_DATA FOR PROCESSING_:
=-=-=

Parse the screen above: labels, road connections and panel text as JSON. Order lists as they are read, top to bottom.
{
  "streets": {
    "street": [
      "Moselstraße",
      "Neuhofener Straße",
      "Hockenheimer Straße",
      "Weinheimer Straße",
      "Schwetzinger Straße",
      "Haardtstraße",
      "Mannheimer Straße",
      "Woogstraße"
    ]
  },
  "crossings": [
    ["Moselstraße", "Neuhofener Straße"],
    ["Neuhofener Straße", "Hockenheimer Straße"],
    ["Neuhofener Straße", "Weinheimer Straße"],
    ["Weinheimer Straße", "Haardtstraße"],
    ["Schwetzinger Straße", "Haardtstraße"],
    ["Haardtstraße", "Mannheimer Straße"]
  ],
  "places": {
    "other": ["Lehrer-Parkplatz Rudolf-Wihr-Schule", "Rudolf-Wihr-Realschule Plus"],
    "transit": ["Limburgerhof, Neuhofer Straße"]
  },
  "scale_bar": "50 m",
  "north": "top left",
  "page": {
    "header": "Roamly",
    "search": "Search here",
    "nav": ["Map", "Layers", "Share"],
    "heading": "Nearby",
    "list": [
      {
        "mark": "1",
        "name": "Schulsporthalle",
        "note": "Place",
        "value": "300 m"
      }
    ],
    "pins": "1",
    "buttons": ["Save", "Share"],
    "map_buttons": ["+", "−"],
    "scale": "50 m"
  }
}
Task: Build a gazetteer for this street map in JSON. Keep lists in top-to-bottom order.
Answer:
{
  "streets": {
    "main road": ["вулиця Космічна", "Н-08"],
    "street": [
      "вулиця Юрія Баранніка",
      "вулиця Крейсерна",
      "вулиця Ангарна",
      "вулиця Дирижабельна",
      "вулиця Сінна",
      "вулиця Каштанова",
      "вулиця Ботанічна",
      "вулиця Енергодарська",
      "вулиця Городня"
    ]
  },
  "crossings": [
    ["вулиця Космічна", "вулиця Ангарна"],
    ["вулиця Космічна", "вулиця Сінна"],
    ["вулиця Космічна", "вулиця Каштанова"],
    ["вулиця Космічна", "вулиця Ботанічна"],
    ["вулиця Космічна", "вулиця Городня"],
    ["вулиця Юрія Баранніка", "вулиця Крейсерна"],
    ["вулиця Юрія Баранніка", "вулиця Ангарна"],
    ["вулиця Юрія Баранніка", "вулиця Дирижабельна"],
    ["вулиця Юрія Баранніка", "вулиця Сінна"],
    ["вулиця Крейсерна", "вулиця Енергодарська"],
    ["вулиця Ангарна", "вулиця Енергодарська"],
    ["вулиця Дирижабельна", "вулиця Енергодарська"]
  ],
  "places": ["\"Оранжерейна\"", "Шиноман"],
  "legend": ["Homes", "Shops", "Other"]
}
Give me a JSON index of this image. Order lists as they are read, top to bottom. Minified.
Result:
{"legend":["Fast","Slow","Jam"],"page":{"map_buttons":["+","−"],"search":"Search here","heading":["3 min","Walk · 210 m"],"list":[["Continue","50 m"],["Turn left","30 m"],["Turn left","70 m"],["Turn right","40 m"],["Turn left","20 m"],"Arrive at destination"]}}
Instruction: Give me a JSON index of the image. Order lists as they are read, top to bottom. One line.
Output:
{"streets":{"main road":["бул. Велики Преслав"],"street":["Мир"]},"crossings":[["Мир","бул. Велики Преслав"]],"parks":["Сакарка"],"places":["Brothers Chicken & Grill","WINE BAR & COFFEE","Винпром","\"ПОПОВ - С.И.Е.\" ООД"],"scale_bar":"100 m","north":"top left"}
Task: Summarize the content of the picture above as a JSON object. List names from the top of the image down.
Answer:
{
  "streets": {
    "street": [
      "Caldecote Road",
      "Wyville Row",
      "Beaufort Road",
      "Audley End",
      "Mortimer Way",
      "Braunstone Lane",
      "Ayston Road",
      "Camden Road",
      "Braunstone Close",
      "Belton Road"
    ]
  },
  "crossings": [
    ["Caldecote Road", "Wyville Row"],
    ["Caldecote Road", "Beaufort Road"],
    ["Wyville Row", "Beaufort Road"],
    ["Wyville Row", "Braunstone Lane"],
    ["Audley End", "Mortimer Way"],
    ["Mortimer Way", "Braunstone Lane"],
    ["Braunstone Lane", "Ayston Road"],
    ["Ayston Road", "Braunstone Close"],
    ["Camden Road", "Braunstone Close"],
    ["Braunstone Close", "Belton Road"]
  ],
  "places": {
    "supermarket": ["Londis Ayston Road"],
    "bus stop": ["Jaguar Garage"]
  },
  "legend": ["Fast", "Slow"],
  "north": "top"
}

=-=-=

_WHAT NEEDS TO BE DONE_: Within the data above, how many lines contain the word "here"? Write only the number.

_PROBLEM SOLUTION_: 2